In it’s readout of the meeting, the State Department said Blinken “underscored the importance of responsibly managing the competition between the United States and the PRC through open channels of communication to ensure competition does not veer into conflict,” using the acronym for the People’s Republic of China.
In the first round of talks on Sunday, Blinken met for nearly six hours with Chinese Foreign Minister Qin Gang, after which both countries said they had agreed to continue high-level discussions.
Both the U.S. and China said Qin had accepted an invitation from Blinken to visit Washington but Beijing made clear that “the China-U.S. relationship is at the lowest point since its establishment.” That sentiment is widely shared by U.S. officials.
Blinken’s visit came after his initial plans to travel to China were postponed in February after the shootdown of a Chinese surveillance balloon over the U.S.
In his meetings, Blinken also pressed the Chinese to release detained American citizens and to take steps to curb the production and export of fentanyl precursors that are fueling the opioid crisis in the United States.
Since the cancellation of Blinken’s trip in February, there have been some high-level engagements.
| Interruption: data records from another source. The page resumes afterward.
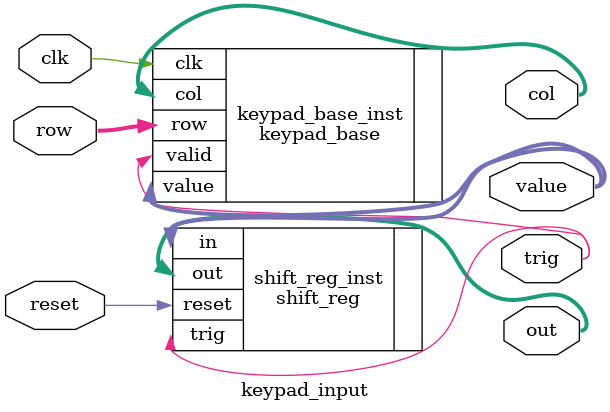
<source format=sv>
module keypad_input #(parameter DIGITS = 4)
(
   input clk,
	input reset,
	input [3:0] row,
	output [3:0] col,
	output [(DIGITS*4)-1:0] out,
	// Debug
	output [3:0] value,
	output trig
);

   keypad_base keypad_base_inst
	(
	   .clk(clk),
		.row(row),
		.col(col),
		.value(value),
		.valid(trig)
    );
	 
	 shift_reg #(.COUNT(DIGITS)) shift_reg_inst
	 (
	    .trig(trig),
		 .in(value),
		 .out(out),
		 .reset(reset)
	  );
	  
endmodule
</source>
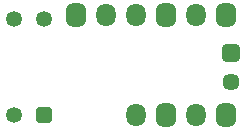
<source format=gbs>
G04*
G04 #@! TF.GenerationSoftware,Altium Limited,Altium Designer,21.1.1 (26)*
G04*
G04 Layer_Color=16711935*
%FSLAX25Y25*%
%MOIN*%
G70*
G04*
G04 #@! TF.SameCoordinates,796318E6-0720-4558-8E08-BFF37AF7A405*
G04*
G04*
G04 #@! TF.FilePolarity,Negative*
G04*
G01*
G75*
G04:AMPARAMS|DCode=41|XSize=64.96mil|YSize=76.77mil|CornerRadius=17.72mil|HoleSize=0mil|Usage=FLASHONLY|Rotation=0.000|XOffset=0mil|YOffset=0mil|HoleType=Round|Shape=RoundedRectangle|*
%AMROUNDEDRECTD41*
21,1,0.06496,0.04134,0,0,0.0*
21,1,0.02953,0.07677,0,0,0.0*
1,1,0.03543,0.01476,-0.02067*
1,1,0.03543,-0.01476,-0.02067*
1,1,0.03543,-0.01476,0.02067*
1,1,0.03543,0.01476,0.02067*
%
%ADD41ROUNDEDRECTD41*%
%ADD42O,0.06496X0.07677*%
%ADD43C,0.05709*%
G04:AMPARAMS|DCode=44|XSize=57.09mil|YSize=57.09mil|CornerRadius=10.63mil|HoleSize=0mil|Usage=FLASHONLY|Rotation=90.000|XOffset=0mil|YOffset=0mil|HoleType=Round|Shape=RoundedRectangle|*
%AMROUNDEDRECTD44*
21,1,0.05709,0.03583,0,0,90.0*
21,1,0.03583,0.05709,0,0,90.0*
1,1,0.02126,0.01791,0.01791*
1,1,0.02126,0.01791,-0.01791*
1,1,0.02126,-0.01791,-0.01791*
1,1,0.02126,-0.01791,0.01791*
%
%ADD44ROUNDEDRECTD44*%
%ADD45C,0.05315*%
G04:AMPARAMS|DCode=46|XSize=53.15mil|YSize=53.15mil|CornerRadius=10.04mil|HoleSize=0mil|Usage=FLASHONLY|Rotation=90.000|XOffset=0mil|YOffset=0mil|HoleType=Round|Shape=RoundedRectangle|*
%AMROUNDEDRECTD46*
21,1,0.05315,0.03307,0,0,90.0*
21,1,0.03307,0.05315,0,0,90.0*
1,1,0.02008,0.01654,0.01654*
1,1,0.02008,0.01654,-0.01654*
1,1,0.02008,-0.01654,-0.01654*
1,1,0.02008,-0.01654,0.01654*
%
%ADD46ROUNDEDRECTD46*%
D41*
X56496Y5118D02*
D03*
X76496D02*
D03*
X56496Y38189D02*
D03*
X76496D02*
D03*
X26496D02*
D03*
D42*
X46496Y5118D02*
D03*
X66496D02*
D03*
X46496Y38189D02*
D03*
X66496D02*
D03*
X36496D02*
D03*
D43*
X78347Y15945D02*
D03*
D44*
Y25787D02*
D03*
D45*
X5827Y5063D02*
D03*
X15827Y37063D02*
D03*
X5827D02*
D03*
D46*
X15827Y5063D02*
D03*
M02*

</source>
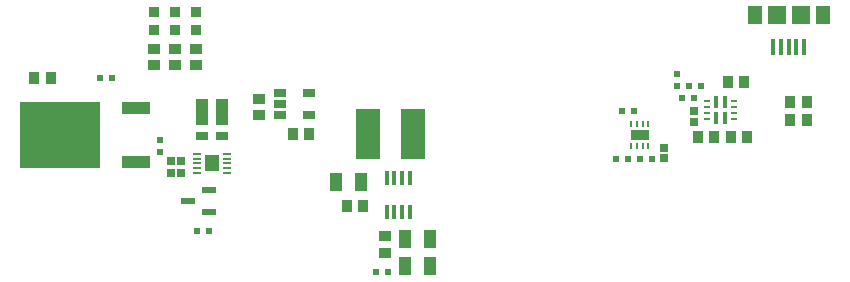
<source format=gtp>
G04 Layer_Color=7318015*
%FSLAX25Y25*%
%MOIN*%
G70*
G01*
G75*
%ADD10R,0.06299X0.03543*%
%ADD11R,0.00984X0.01969*%
%ADD12R,0.04724X0.06102*%
%ADD13R,0.05906X0.06102*%
%ADD14R,0.01575X0.05315*%
%ADD15R,0.03937X0.03543*%
%ADD16R,0.02165X0.02362*%
%ADD17R,0.04724X0.02362*%
%ADD18R,0.26772X0.21850*%
%ADD19R,0.09449X0.03937*%
%ADD20R,0.02362X0.02165*%
%ADD21R,0.02677X0.02520*%
%ADD22R,0.02953X0.00787*%
%ADD23R,0.05118X0.05512*%
%ADD24R,0.03937X0.03150*%
%ADD25R,0.03937X0.09134*%
%ADD26R,0.03543X0.03937*%
%ADD27R,0.02520X0.02677*%
%ADD28R,0.02362X0.00787*%
%ADD29R,0.01575X0.04134*%
%ADD30R,0.01575X0.04724*%
%ADD31R,0.03937X0.06102*%
%ADD32R,0.07874X0.16535*%
%ADD33R,0.04331X0.03543*%
%ADD34R,0.04331X0.02559*%
%ADD35R,0.03543X0.04331*%
%ADD36R,0.03543X0.03543*%
D10*
X342000Y381500D02*
D03*
D11*
X341016Y377760D02*
D03*
X342984Y385240D02*
D03*
X339047Y377760D02*
D03*
X342984D02*
D03*
X344953D02*
D03*
X344953Y385240D02*
D03*
X341016D02*
D03*
X339047D02*
D03*
D12*
X380299Y421453D02*
D03*
X403134D02*
D03*
D13*
X387779D02*
D03*
X395654D02*
D03*
D14*
X386598Y410823D02*
D03*
X389157D02*
D03*
X391717D02*
D03*
X394276D02*
D03*
X396835D02*
D03*
D15*
X215000Y388342D02*
D03*
Y393657D02*
D03*
D16*
X194531Y349500D02*
D03*
X198468D02*
D03*
X362468Y397799D02*
D03*
X358530D02*
D03*
X359967Y393799D02*
D03*
X356031D02*
D03*
X342031Y373500D02*
D03*
X345968D02*
D03*
X334031D02*
D03*
X337968D02*
D03*
X339968Y389500D02*
D03*
X336031D02*
D03*
X257968Y336000D02*
D03*
X254031D02*
D03*
X162031Y400500D02*
D03*
X165969D02*
D03*
D17*
X198543Y355760D02*
D03*
Y363240D02*
D03*
X191457Y359500D02*
D03*
D18*
X148929Y381689D02*
D03*
D19*
X174126Y390665D02*
D03*
Y372713D02*
D03*
D20*
X182000Y379968D02*
D03*
Y376031D02*
D03*
X354499Y397831D02*
D03*
Y401767D02*
D03*
D21*
X185768Y373000D02*
D03*
X189232D02*
D03*
X185768Y369000D02*
D03*
X189232D02*
D03*
D22*
X204383Y368976D02*
D03*
Y370551D02*
D03*
Y372126D02*
D03*
Y373701D02*
D03*
Y375275D02*
D03*
X194616Y368976D02*
D03*
Y370551D02*
D03*
Y372126D02*
D03*
Y373701D02*
D03*
Y375275D02*
D03*
D23*
X199500Y372126D02*
D03*
D24*
X196055Y381252D02*
D03*
X202945D02*
D03*
D25*
Y389126D02*
D03*
X196055D02*
D03*
D26*
X371341Y399299D02*
D03*
X376657D02*
D03*
X366656Y380799D02*
D03*
X361342D02*
D03*
X372341D02*
D03*
X377657D02*
D03*
X249657Y358000D02*
D03*
X244342D02*
D03*
X231657Y382000D02*
D03*
X226343D02*
D03*
D27*
X359999Y386067D02*
D03*
Y389531D02*
D03*
X350000Y373768D02*
D03*
Y377232D02*
D03*
D28*
X364471Y388815D02*
D03*
Y390783D02*
D03*
Y392752D02*
D03*
Y386846D02*
D03*
X373527D02*
D03*
Y392752D02*
D03*
Y390783D02*
D03*
Y388815D02*
D03*
D29*
X367621Y392457D02*
D03*
Y387141D02*
D03*
X370377D02*
D03*
Y392457D02*
D03*
D30*
X260221Y355882D02*
D03*
X262779D02*
D03*
X265339D02*
D03*
X257661D02*
D03*
Y367118D02*
D03*
X260221D02*
D03*
X262779D02*
D03*
X265339D02*
D03*
D31*
X240957Y366000D02*
D03*
X249043D02*
D03*
X272043Y338000D02*
D03*
X263957D02*
D03*
X272043Y347000D02*
D03*
X263957D02*
D03*
D32*
X266587Y382000D02*
D03*
X251413D02*
D03*
D33*
X257000Y347856D02*
D03*
Y342144D02*
D03*
X194000Y410256D02*
D03*
Y404744D02*
D03*
X187000Y410256D02*
D03*
Y404744D02*
D03*
X180000Y404744D02*
D03*
Y410256D02*
D03*
D34*
X222276Y395740D02*
D03*
Y392000D02*
D03*
Y388260D02*
D03*
X231724D02*
D03*
Y395740D02*
D03*
D35*
X145756Y400500D02*
D03*
X140244D02*
D03*
X397756Y386500D02*
D03*
X392244D02*
D03*
X397756Y392500D02*
D03*
X392244D02*
D03*
D36*
X180000Y416547D02*
D03*
Y422453D02*
D03*
X187000D02*
D03*
Y416547D02*
D03*
X194000D02*
D03*
Y422453D02*
D03*
M02*

</source>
CIA chief William Burns traveled to China in May, while China’s commerce minister traveled to the U.S. And Biden’s national security adviser Jake Sullivan met with senior Chinese foreign policy adviser Wang Yi in Vienna in May.
But those have been punctuated by bursts of angry rhetoric from both countries over the Taiwan Strait, their broader intentions in the Indo-Pacific, China’s refusal to condemn Russia for its war against Ukraine, and U.S. allegations from Washington that Beijing is attempting to boost its worldwide surveillance capabilities, including in Cuba.
And, earlier this month, China’s defense minister rebuffed a request from U.S. Defense Secretary Lloyd Austin for a meeting on the sidelines of a security symposium in Singapore, a sign of continuing discontent.